───── Passage given

A group of philosophers and scientists interested in cosmology have started a new project, funded by the Templeton Foundation, imaginatively titled the Rutgers Templeton Project on Philosophy of Cosmology. It’s a great group of people, led by David Albert and Barry Loewer, and I’m looking forward to interesting things from them. (Getting tiresome questions quickly out of the way: like the Foundational Questions Institute or the World Science Festival, I’m totally in favor of this project even though I’m not a big fan of the Templeton Foundation. This isn’t the place to talk about that, okay?)
They also have a blog, because blogs are awesome. It has a humble title: What There Is and Why There Is Anything. They have a new post up, by Eric Winsberg, that brings up the issue of whether the multiverse can help explain the arrow of time. The post is basically a pointer to this paper by Eric, which is a close analysis of the kind of scenario I’ve been pursuing since my 2004 paper with Jennifer Chen. If this kind of thing is your bag, consider going over there and commenting on Eric’s paper.
I am working on a real science paper about some of these issues myself, but going has been admittedly slow. Let me just lay out a couple of the major issues here. One is, naturally, the question of whether the Farhi-Guth process of baby-universe creation really happens. In 2004 I was pretty confident that it did, but now I’m less sure. Aguirre and Johnson have looked closely at these kinds of tunneling events and come back pessimistic; others have looked at similar processes from the perspective of the AdS/CFT correspondence with similarly unpromising results. I don’t think the issue is settled, however; for the moment I’m willing to take the possibility of spontaneous baby-universe creation as an allowed hypothesis, while continuing to search for more well-grounded alternatives.

──────────
───── Extracted entries

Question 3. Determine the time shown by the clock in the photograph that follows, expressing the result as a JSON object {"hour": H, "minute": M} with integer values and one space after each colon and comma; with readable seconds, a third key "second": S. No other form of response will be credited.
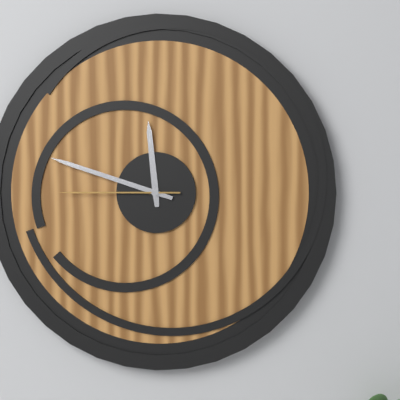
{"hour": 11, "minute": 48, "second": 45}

──────────
───── Extracted entries

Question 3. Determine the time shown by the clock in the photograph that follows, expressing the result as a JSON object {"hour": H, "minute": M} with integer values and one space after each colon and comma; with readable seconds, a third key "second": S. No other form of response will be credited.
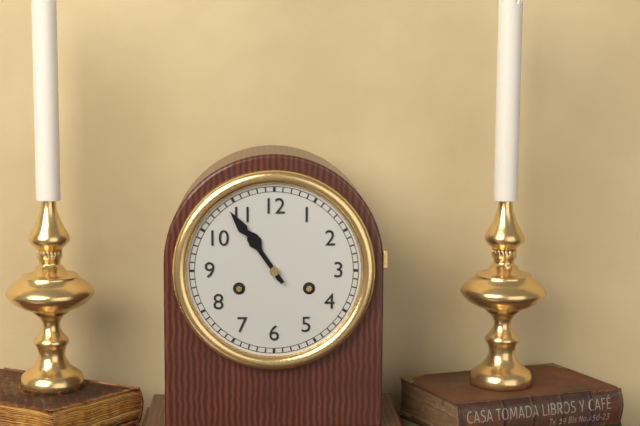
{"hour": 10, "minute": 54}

──────────

◆ Actions to take:
a: Reproduce the cosmology post word for word between "They also have" and "on Eric’s paper.", inclusive.
b: Answer from the cosmology post:
(i) Who leads the Rutgers Templeton Project on Philosophy of Cosmology?
(ii) What is the title of the project's blog?
(iii) Who looked closely at the tunneling events and came back pessimistic?
Rely solely on the cosmology post for what comes next.

◆ Solutions to the exercise:
a:
They also have a blog, because blogs are awesome. It has a humble title: What There Is and Why There Is Anything. They have a new post up, by Eric Winsberg, that brings up the issue of whether the multiverse can help explain the arrow of time. The post is basically a pointer to this paper by Eric, which is a close analysis of the kind of scenario I’ve been pursuing since my 2004 paper with Jennifer Chen. If this kind of thing is your bag, consider going over there and commenting on Eric’s paper.

b:
(i) David Albert and Barry Loewer
(ii) What There Is and Why There Is Anything
(iii) Aguirre and Johnson